• **Text passage**
===============

Tuesday, July 20, 2004

 

Persia, A brief history

Persia, the country has always been known to its own people as Iran (land of the Aryans), although for centuries it was referred to as Persia (Pars or Fars, a province in southern Iran) by the Europeans, mainly due to the writings of Greek historians. In 1935 the Government specified that it should be called Iran; however, in 1949 they allowed both names to be used. 


Most people today, know Persia or Iran through its carpets, its caviar, and its costly war with its neighbor Iraq, or through its importance as one of the world's major oil-producing nations. Yet, Persia has one of the richest and oldest cultures in the world.  


For more than three thousand years Persia was a melting pot of civilizations and demographic movements between Asia and Europe. Under Cyrus the Great, it became the centre of the world's first empire. Successive invasions by the Greeks, Arabs, Mongols and Turks developed the nation's culture through rich and diverse philosophical, artistic, scientific and religious influences.

===============

• **Given information**
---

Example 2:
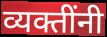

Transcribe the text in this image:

व्यक्तींनी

===============

• **Problems**
1. According to the brief history of Persia, in what year did the government specify that the country should be called Iran?
2. Echo word for word the part of the brief history of Persia that begins at the words "Persia, A brief" and stops after "to be used.".
3. Carry on the brief history of Persia past its final sentence.

• **Answers by task**
1. 1935

2.
Persia, A brief history

Persia, the country has always been known to its own people as Iran (land of the Aryans), although for centuries it was referred to as Persia (Pars or Fars, a province in southern Iran) by the Europeans, mainly due to the writings of Greek historians. In 1935 the Government specified that it should be called Iran; however, in 1949 they allowed both names to be used.

3.
Persia's first vigorous growth began in the Neolithic era, and by the third millennium B.C. it had developed into a civilization of great sophistication. The infiltration of the Aryan peoples into Iran during the second millennium B.C. paved that way for the Achaemenian dynasty, whose achievements were gloriously represented in the great palaces of Persepolis.


These monuments had been built to testify to the absolute power of the Achaemenian Empire, and yet they were razed to the ground in just one night by Alexander, who conquered Persia and begun the Hellenistic period. This was followed in less than two hundred years by the Parthian and then the Sassanian Empires....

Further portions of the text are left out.